Measuring seasonal population dynamics
Understanding seasonal population dynamics, including how people move through landscapes at different times of year, is fundamental to understanding malaria transmission. Agricultural cycles, religious gatherings, school terms, and economic migration all shape when and where people are exposed to malaria risk.
This research stream integrates multiple data sources including smartphone location histories, Meta Activity Space Map data, WorldPop population models, and point-of-interest data to characterise seasonal shifts in population distribution and mobility. These dynamics are analysed within a malaria transmission modelling framework to improve the precision and timeliness of risk mapping.
Fine-scale transmission mapping
In Zanzibar, cases are attributed to place of residence, but a majority of transmission occurs outdoors, away from home. Construction sites, agricultural fields, and evening gathering spots are likely true transmission foci, yet they go unmapped. This research identifies and characterises true micro-transmission sources and sinks by combining individual-level smartphone location data from malaria-positive cases with parasite genomics, point-of-interest data, and remote sensing.
By tracking where cases spent time during peak vector biting hours (18:00–06:00), and applying spatial clustering algorithms to identify hotpops and hotspots, we produce fine-scale maps that enable precisely targeted interventions. The AI centred, autoML driven approach to identifying transmission sources and hotspots is more resource-efficient than blanket indoor approaches.
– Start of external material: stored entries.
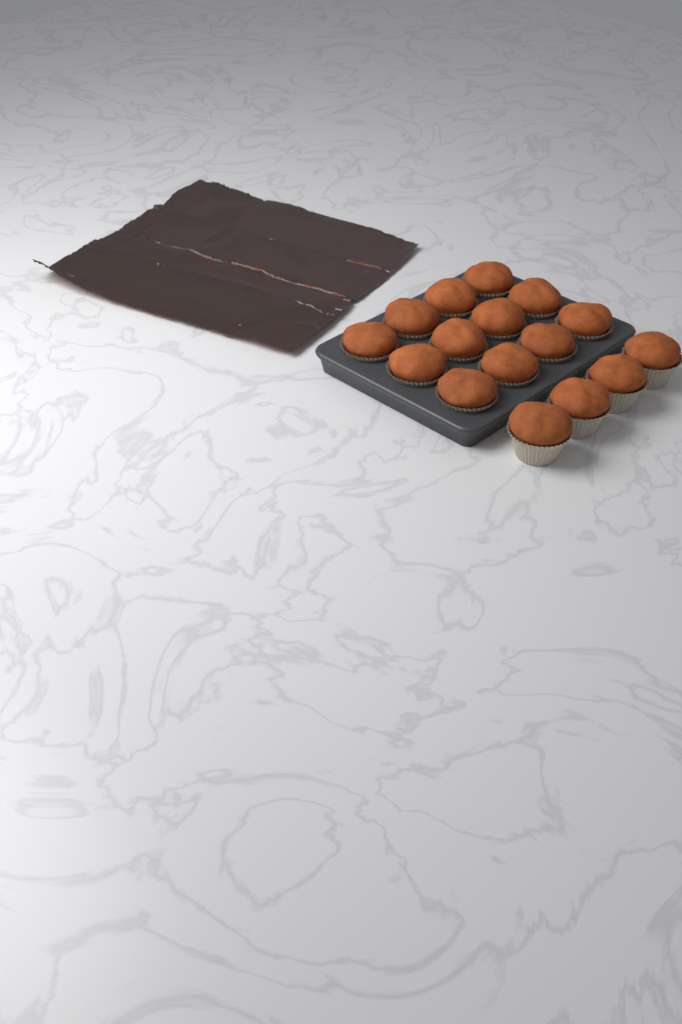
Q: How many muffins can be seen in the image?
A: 16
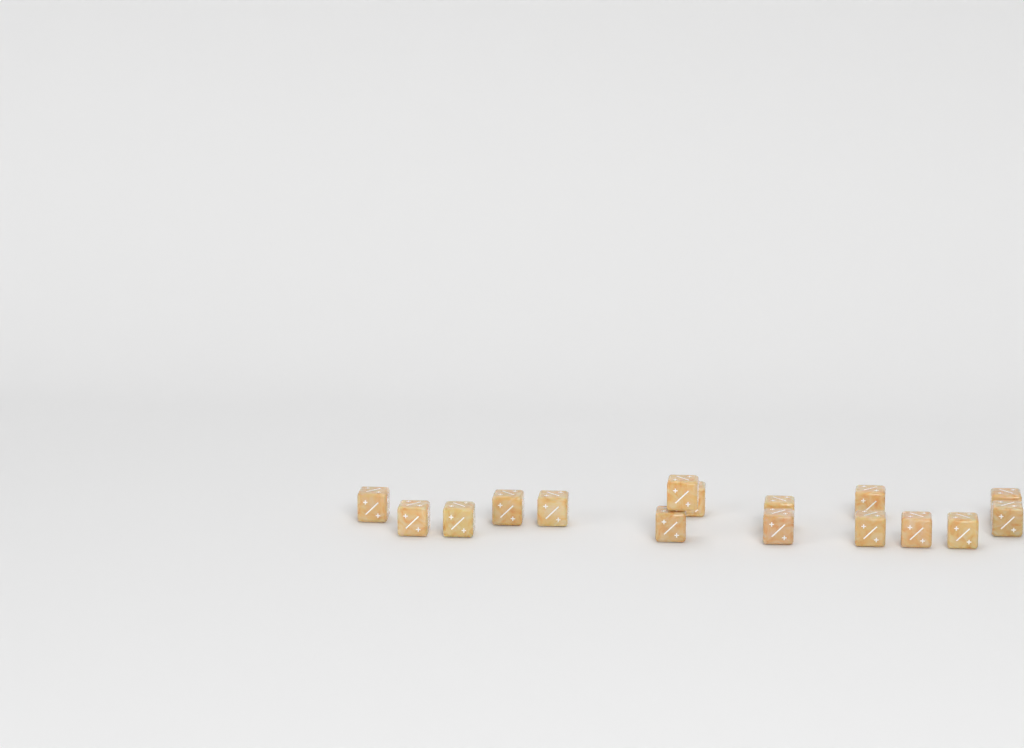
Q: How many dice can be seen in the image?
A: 16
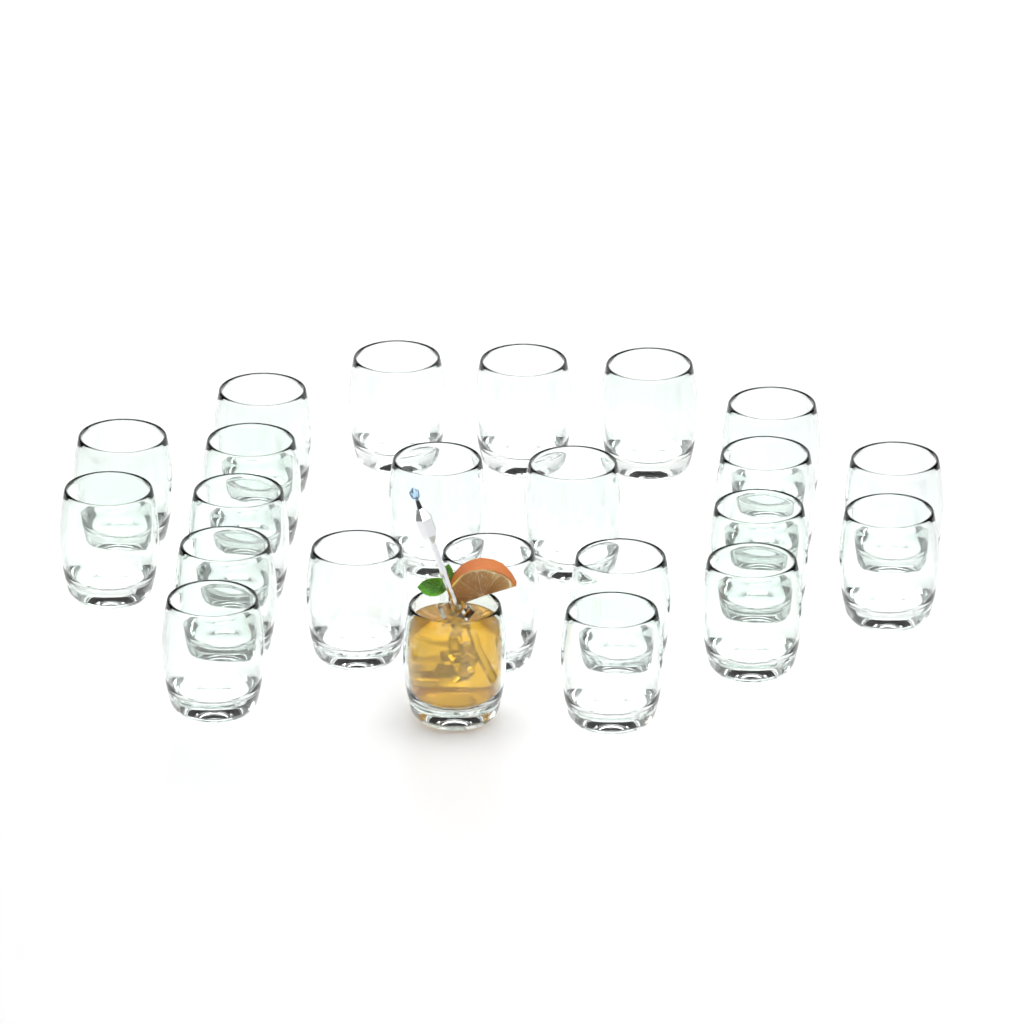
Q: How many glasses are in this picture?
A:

Importation pathway analysis
Over 60% of malaria cases detected in Zanzibar are linked to importation from mainland Tanzania, yet importation is not routinely incorporated into intervention planning. This research characterises and predicts regional-scale importation pathways, using aggregated mobile phone data, call records, and parasite genomics to identify the mainland source regions, travel corridors, entry points, and destination sinks that drive sustained transmission.
Seasonal patterns matter too: travel peaks in May and October coincide with Zanzibar's rainy seasons, while the Christmas period brings the highest volumes of visitors. Understanding these dynamics enables proactive screening, targeted messaging, and early warning systems calibrated to real importation risk.
AutoML integration for near real-time analysis
Malaria control programmes now have access to more data than ever, but the scale and complexity of integrating diverse streams often exceeds local analytical capacity. The MalarAI AutoML pipeline continuously processes and harmonises case surveillance, human mobility, parasite genomics, climate, environmental, and point-of-interest data to identify transmission risks, classify micro-sources and sinks, and generate actionable intervention guidance in near real-time.
The pipeline uses an ensemble of modelling approaches including gradient-boosted trees, random forests, neural networks, and spatiotemporal Bayesian models with automated hyperparameter tuning and continuous updating. Outputs include a web-based risk dashboard, short-term case forecasts, importation risk estimates by entry point, and automated daily briefings for ZAMEP staff. The system is designed for local ownership: modular, maintainable, and not dependent on external expertise.